Kuhio Beach to get new sand

By Lynda Arakawa
Advertiser Staff Writer

After about two years of delays, the state's sand replenishment project at Kuhio Beach is set to begin next month.

State Department of Land and Natural Resources officials said they're still finalizing a start date, which will be sometime in mid- to late October.

"We want to make sure ... that the summer swell is essentially over," said DLNR chairman Peter Young. "We don't want to pump sand up onto the beach and then have a swell just take it back out."

The replenishment project will be the largest in more than three decades at the beach, which experts say has eroded by about a foot a year since 1985, the state has said.

The sand replenishment was originally supposed to begin in the fall 2004, but was repeatedly postponed because of issues including permitting and equipment delays and, most recently, the March sewage spill in the Ala Wai Canal. State officials pushed the project back to the fall to avoid the summer south swell.

The $500,000 project will take about 30 days and will deliver about 10,000 cubic yards of sand dredged from offshore to Kuhio Beach. American Marine, which dredged the Ala Wai Canal in 2003, is contracted to do the work.
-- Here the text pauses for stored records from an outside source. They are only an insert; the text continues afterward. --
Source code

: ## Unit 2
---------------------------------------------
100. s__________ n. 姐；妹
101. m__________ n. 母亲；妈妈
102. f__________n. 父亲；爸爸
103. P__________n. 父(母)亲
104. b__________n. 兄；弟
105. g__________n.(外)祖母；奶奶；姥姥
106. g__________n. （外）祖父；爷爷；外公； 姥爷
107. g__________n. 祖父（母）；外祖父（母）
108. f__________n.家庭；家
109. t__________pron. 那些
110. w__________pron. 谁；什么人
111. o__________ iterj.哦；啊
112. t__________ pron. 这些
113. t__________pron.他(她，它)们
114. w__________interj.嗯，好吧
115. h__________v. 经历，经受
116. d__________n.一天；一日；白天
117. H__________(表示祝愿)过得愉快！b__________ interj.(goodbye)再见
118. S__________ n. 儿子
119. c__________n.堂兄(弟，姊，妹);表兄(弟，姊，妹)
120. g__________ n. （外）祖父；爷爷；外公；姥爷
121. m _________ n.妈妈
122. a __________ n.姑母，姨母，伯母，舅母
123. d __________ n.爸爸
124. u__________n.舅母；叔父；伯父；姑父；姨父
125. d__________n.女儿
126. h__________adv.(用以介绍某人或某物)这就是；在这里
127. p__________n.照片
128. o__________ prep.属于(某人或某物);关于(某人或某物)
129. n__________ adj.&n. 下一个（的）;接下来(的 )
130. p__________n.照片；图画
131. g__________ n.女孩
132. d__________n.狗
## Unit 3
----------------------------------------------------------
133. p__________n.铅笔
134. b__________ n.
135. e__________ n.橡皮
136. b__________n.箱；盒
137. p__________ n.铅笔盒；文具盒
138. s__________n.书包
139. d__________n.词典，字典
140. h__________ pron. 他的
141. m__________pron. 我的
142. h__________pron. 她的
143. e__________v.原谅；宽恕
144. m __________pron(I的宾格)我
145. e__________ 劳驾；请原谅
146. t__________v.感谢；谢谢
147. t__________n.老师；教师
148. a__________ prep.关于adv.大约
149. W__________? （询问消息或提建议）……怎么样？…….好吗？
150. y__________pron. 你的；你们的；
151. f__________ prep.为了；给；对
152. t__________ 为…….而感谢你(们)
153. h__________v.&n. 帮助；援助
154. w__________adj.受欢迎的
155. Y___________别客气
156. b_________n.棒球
The process involves mooring a barge about 2,000 feet offshore above a sand bank identified in a University of Hawai'i survey as having plentiful, clean sand. The barge will be equipped with a hydraulic sand dredge and connected to a submerged pipeline system to the beach. The sand will be pumped to a retention basin on the beach, where it will be allowed to dry. Heavy equipment will push the sand to areas that need it on Kuhio Beach.

About 250,000 cubic yards of sand have been added to the beach at Waikiki since the 1930s, according to the state. Much of that has been swept away by currents and moved offshore. The last major beach "nourishment" effort was in 1975, the department said.

"Waikiki is a built beach; it's had sand added to it (and) that sand has gone offshore into these pockets, so we want to use it rather than just trucking sand in and dumping it," Young said.

During public hearings on the project two years ago, George Downing, a founding member of the group Save Our Surf, and beach concessionaires expressed concerns that removing the sand below surf spots would affect the waves and asked that a study be done.

State officials conducted a test and also monitored the currents "to see what happens with the sand movement," Young said. Officials determined the waves would not be affected.

"We expect everyone will be happy," Young said.